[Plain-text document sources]
....

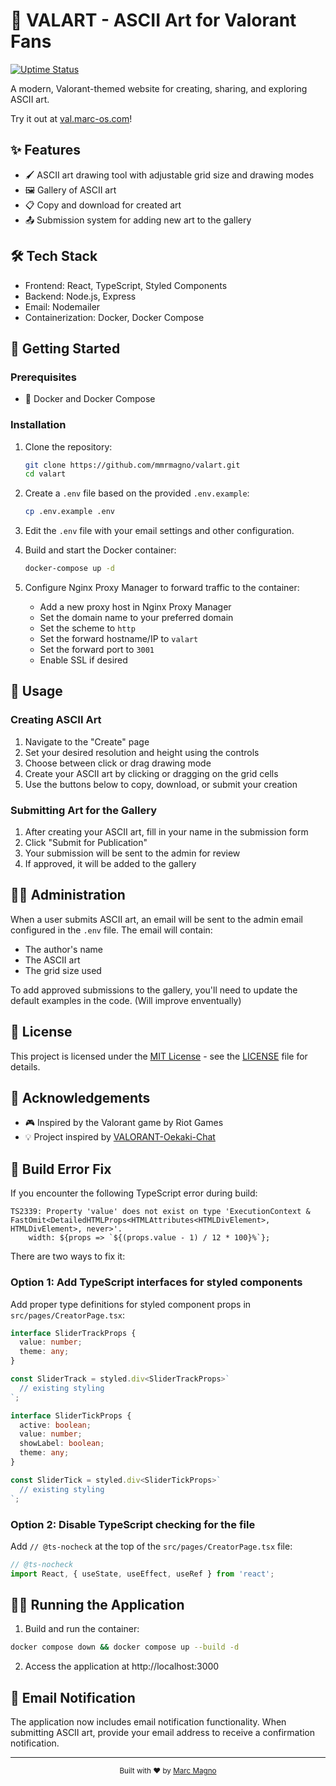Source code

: # 🎨 VALART - ASCII Art for Valorant Fans

[![Uptime Status](https://uptime.marc-os.com/api/badge/13/status)](https://uptime.marc-os.com/status/val)

A modern, Valorant-themed website for creating, sharing, and exploring ASCII art.

Try it out at [val.marc-os.com](https://val.marc-os.com)!

## ✨ Features

- 🖌️ ASCII art drawing tool with adjustable grid size and drawing modes
- 🖼️ Gallery of ASCII art
- 📋 Copy and download for created art
- 📤 Submission system for adding new art to the gallery

## 🛠️ Tech Stack

- Frontend: React, TypeScript, Styled Components
- Backend: Node.js, Express
- Email: Nodemailer
- Containerization: Docker, Docker Compose

## 🚀 Getting Started

### Prerequisites

- 🐳 Docker and Docker Compose

### Installation

1. Clone the repository:
   ```bash
   git clone https://github.com/mmrmagno/valart.git
   cd valart
   ```

2. Create a `.env` file based on the provided `.env.example`:
   ```bash
   cp .env.example .env
   ```

3. Edit the `.env` file with your email settings and other configuration.

4. Build and start the Docker container:
   ```bash
   docker-compose up -d
   ```

5. Configure Nginx Proxy Manager to forward traffic to the container:
   - Add a new proxy host in Nginx Proxy Manager
   - Set the domain name to your preferred domain
   - Set the scheme to `http`
   - Set the forward hostname/IP to `valart`
   - Set the forward port to `3001`
   - Enable SSL if desired

## 🎯 Usage

### Creating ASCII Art

1. Navigate to the "Create" page
2. Set your desired resolution and height using the controls
3. Choose between click or drag drawing mode
4. Create your ASCII art by clicking or dragging on the grid cells
5. Use the buttons below to copy, download, or submit your creation

### Submitting Art for the Gallery

1. After creating your ASCII art, fill in your name in the submission form
2. Click "Submit for Publication"
3. Your submission will be sent to the admin for review
4. If approved, it will be added to the gallery

## 👨‍💼 Administration

When a user submits ASCII art, an email will be sent to the admin email configured in the `.env` file. The email will contain:

- The author's name
- The ASCII art
- The grid size used

To add approved submissions to the gallery, you'll need to update the default examples in the code. (Will improve enventually)

## 📝 License

This project is licensed under the [MIT License](LICENSE) - see the [LICENSE](LICENSE) file for details.

## 🙏 Acknowledgements

- 🎮 Inspired by the Valorant game by Riot Games
- 💡 Project inspired by [VALORANT-Oekaki-Chat](https://github.com/RUNFUNRUN/VALORANT-Oekaki-Chat)

## 🔧 Build Error Fix

If you encounter the following TypeScript error during build:

```
TS2339: Property 'value' does not exist on type 'ExecutionContext & FastOmit<DetailedHTMLProps<HTMLAttributes<HTMLDivElement>, HTMLDivElement>, never>'.
    width: ${props => `${(props.value - 1) / 12 * 100}%`};
```

There are two ways to fix it:

### Option 1: Add TypeScript interfaces for styled components

Add proper type definitions for styled component props in `src/pages/CreatorPage.tsx`:

```typescript
interface SliderTrackProps {
  value: number;
  theme: any;
}

const SliderTrack = styled.div<SliderTrackProps>`
  // existing styling
`;

interface SliderTickProps {
  active: boolean;
  value: number;
  showLabel: boolean;
  theme: any;
}

const SliderTick = styled.div<SliderTickProps>`
  // existing styling
`;
```

### Option 2: Disable TypeScript checking for the file

Add `// @ts-nocheck` at the top of the `src/pages/CreatorPage.tsx` file:

```typescript
// @ts-nocheck
import React, { useState, useEffect, useRef } from 'react';
```

## 🏃‍♂️ Running the Application

1. Build and run the container:
```bash
docker compose down && docker compose up --build -d
```

2. Access the application at http://localhost:3000

## 📧 Email Notification

The application now includes email notification functionality. When submitting ASCII art, provide your email address to receive a confirmation notification.

---

<div align="center">
  <sub>Built with ❤️ by <a href="https://marc-os.com">Marc Magno</a></sub>
</div> 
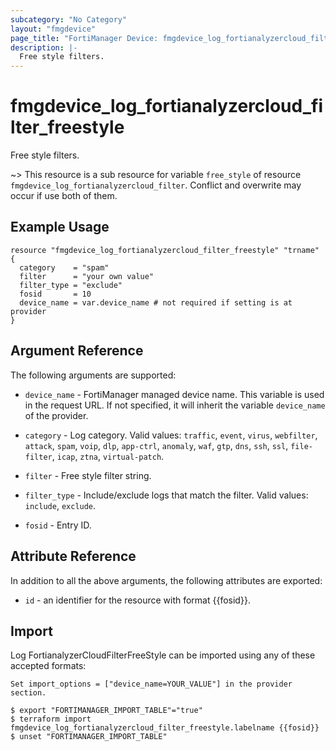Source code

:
 ```yaml
---
subcategory: "No Category"
layout: "fmgdevice"
page_title: "FortiManager Device: fmgdevice_log_fortianalyzercloud_filter_freestyle"
description: |-
  Free style filters.
---
```


# fmgdevice_log_fortianalyzercloud_filter_freestyle
Free style filters.

~> This resource is a sub resource for variable `free_style` of resource `fmgdevice_log_fortianalyzercloud_filter`. Conflict and overwrite may occur if use both of them.



## Example Usage

```hcl
resource "fmgdevice_log_fortianalyzercloud_filter_freestyle" "trname" {
  category    = "spam"
  filter      = "your own value"
  filter_type = "exclude"
  fosid       = 10
  device_name = var.device_name # not required if setting is at provider
}
```

## Argument Reference


The following arguments are supported:

* `device_name` - FortiManager managed device name. This variable is used in the request URL. If not specified, it will inherit the variable `device_name` of the provider.

* `category` - Log category. Valid values: `traffic`, `event`, `virus`, `webfilter`, `attack`, `spam`, `voip`, `dlp`, `app-ctrl`, `anomaly`, `waf`, `gtp`, `dns`, `ssh`, `ssl`, `file-filter`, `icap`, `ztna`, `virtual-patch`.

* `filter` - Free style filter string.
* `filter_type` - Include/exclude logs that match the filter. Valid values: `include`, `exclude`.

* `fosid` - Entry ID.


## Attribute Reference

In addition to all the above arguments, the following attributes are exported:
* `id` - an identifier for the resource with format {{fosid}}.

## Import

Log FortianalyzerCloudFilterFreeStyle can be imported using any of these accepted formats:
```
Set import_options = ["device_name=YOUR_VALUE"] in the provider section.

$ export "FORTIMANAGER_IMPORT_TABLE"="true"
$ terraform import fmgdevice_log_fortianalyzercloud_filter_freestyle.labelname {{fosid}}
$ unset "FORTIMANAGER_IMPORT_TABLE"
```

....

Return every entry word for word, leaving the pictures out.

Source code

: # 🎨 VALART - ASCII Art for Valorant Fans

[![Uptime Status](https://uptime.marc-os.com/api/badge/13/status)](https://uptime.marc-os.com/status/val)

A modern, Valorant-themed website for creating, sharing, and exploring ASCII art.

Try it out at [val.marc-os.com](https://val.marc-os.com)!

## ✨ Features

- 🖌️ ASCII art drawing tool with adjustable grid size and drawing modes
- 🖼️ Gallery of ASCII art
- 📋 Copy and download for created art
- 📤 Submission system for adding new art to the gallery

## 🛠️ Tech Stack

- Frontend: React, TypeScript, Styled Components
- Backend: Node.js, Express
- Email: Nodemailer
- Containerization: Docker, Docker Compose

## 🚀 Getting Started

### Prerequisites

- 🐳 Docker and Docker Compose

### Installation

1. Clone the repository:
   ```bash
   git clone https://github.com/mmrmagno/valart.git
   cd valart
   ```

2. Create a `.env` file based on the provided `.env.example`:
   ```bash
   cp .env.example .env
   ```

3. Edit the `.env` file with your email settings and other configuration.

4. Build and start the Docker container:
   ```bash
   docker-compose up -d
   ```

5. Configure Nginx Proxy Manager to forward traffic to the container:
   - Add a new proxy host in Nginx Proxy Manager
   - Set the domain name to your preferred domain
   - Set the scheme to `http`
   - Set the forward hostname/IP to `valart`
   - Set the forward port to `3001`
   - Enable SSL if desired

## 🎯 Usage

### Creating ASCII Art

1. Navigate to the "Create" page
2. Set your desired resolution and height using the controls
3. Choose between click or drag drawing mode
4. Create your ASCII art by clicking or dragging on the grid cells
5. Use the buttons below to copy, download, or submit your creation

### Submitting Art for the Gallery

1. After creating your ASCII art, fill in your name in the submission form
2. Click "Submit for Publication"
3. Your submission will be sent to the admin for review
4. If approved, it will be added to the gallery

## 👨‍💼 Administration

When a user submits ASCII art, an email will be sent to the admin email configured in the `.env` file. The email will contain:

- The author's name
- The ASCII art
- The grid size used

To add approved submissions to the gallery, you'll need to update the default examples in the code. (Will improve enventually)

## 📝 License

This project is licensed under the [MIT License](LICENSE) - see the [LICENSE](LICENSE) file for details.

## 🙏 Acknowledgements

- 🎮 Inspired by the Valorant game by Riot Games
- 💡 Project inspired by [VALORANT-Oekaki-Chat](https://github.com/RUNFUNRUN/VALORANT-Oekaki-Chat)

## 🔧 Build Error Fix

If you encounter the following TypeScript error during build:

```
TS2339: Property 'value' does not exist on type 'ExecutionContext & FastOmit<DetailedHTMLProps<HTMLAttributes<HTMLDivElement>, HTMLDivElement>, never>'.
    width: ${props => `${(props.value - 1) / 12 * 100}%`};
```

There are two ways to fix it:

### Option 1: Add TypeScript interfaces for styled components

Add proper type definitions for styled component props in `src/pages/CreatorPage.tsx`:

```typescript
interface SliderTrackProps {
  value: number;
  theme: any;
}

const SliderTrack = styled.div<SliderTrackProps>`
  // existing styling
`;

interface SliderTickProps {
  active: boolean;
  value: number;
  showLabel: boolean;
  theme: any;
}

const SliderTick = styled.div<SliderTickProps>`
  // existing styling
`;
```

### Option 2: Disable TypeScript checking for the file

Add `// @ts-nocheck` at the top of the `src/pages/CreatorPage.tsx` file:

```typescript
// @ts-nocheck
import React, { useState, useEffect, useRef } from 'react';
```

## 🏃‍♂️ Running the Application

1. Build and run the container:
```bash
docker compose down && docker compose up --build -d
```

2. Access the application at http://localhost:3000

## 📧 Email Notification

The application now includes email notification functionality. When submitting ASCII art, provide your email address to receive a confirmation notification.

---

<div align="center">
  <sub>Built with ❤️ by <a href="https://marc-os.com">Marc Magno</a></sub>
</div> 
Source code

:
 ```yaml
---
subcategory: "No Category"
layout: "fmgdevice"
page_title: "FortiManager Device: fmgdevice_log_fortianalyzercloud_filter_freestyle"
description: |-
  Free style filters.
---
```


# fmgdevice_log_fortianalyzercloud_filter_freestyle
Free style filters.

~> This resource is a sub resource for variable `free_style` of resource `fmgdevice_log_fortianalyzercloud_filter`. Conflict and overwrite may occur if use both of them.



## Example Usage

```hcl
resource "fmgdevice_log_fortianalyzercloud_filter_freestyle" "trname" {
  category    = "spam"
  filter      = "your own value"
  filter_type = "exclude"
  fosid       = 10
  device_name = var.device_name # not required if setting is at provider
}
```

## Argument Reference


The following arguments are supported:

* `device_name` - FortiManager managed device name. This variable is used in the request URL. If not specified, it will inherit the variable `device_name` of the provider.

* `category` - Log category. Valid values: `traffic`, `event`, `virus`, `webfilter`, `attack`, `spam`, `voip`, `dlp`, `app-ctrl`, `anomaly`, `waf`, `gtp`, `dns`, `ssh`, `ssl`, `file-filter`, `icap`, `ztna`, `virtual-patch`.

* `filter` - Free style filter string.
* `filter_type` - Include/exclude logs that match the filter. Valid values: `include`, `exclude`.

* `fosid` - Entry ID.


## Attribute Reference

In addition to all the above arguments, the following attributes are exported:
* `id` - an identifier for the resource with format {{fosid}}.

## Import

Log FortianalyzerCloudFilterFreeStyle can be imported using any of these accepted formats:
```
Set import_options = ["device_name=YOUR_VALUE"] in the provider section.

$ export "FORTIMANAGER_IMPORT_TABLE"="true"
$ terraform import fmgdevice_log_fortianalyzercloud_filter_freestyle.labelname {{fosid}}
$ unset "FORTIMANAGER_IMPORT_TABLE"
```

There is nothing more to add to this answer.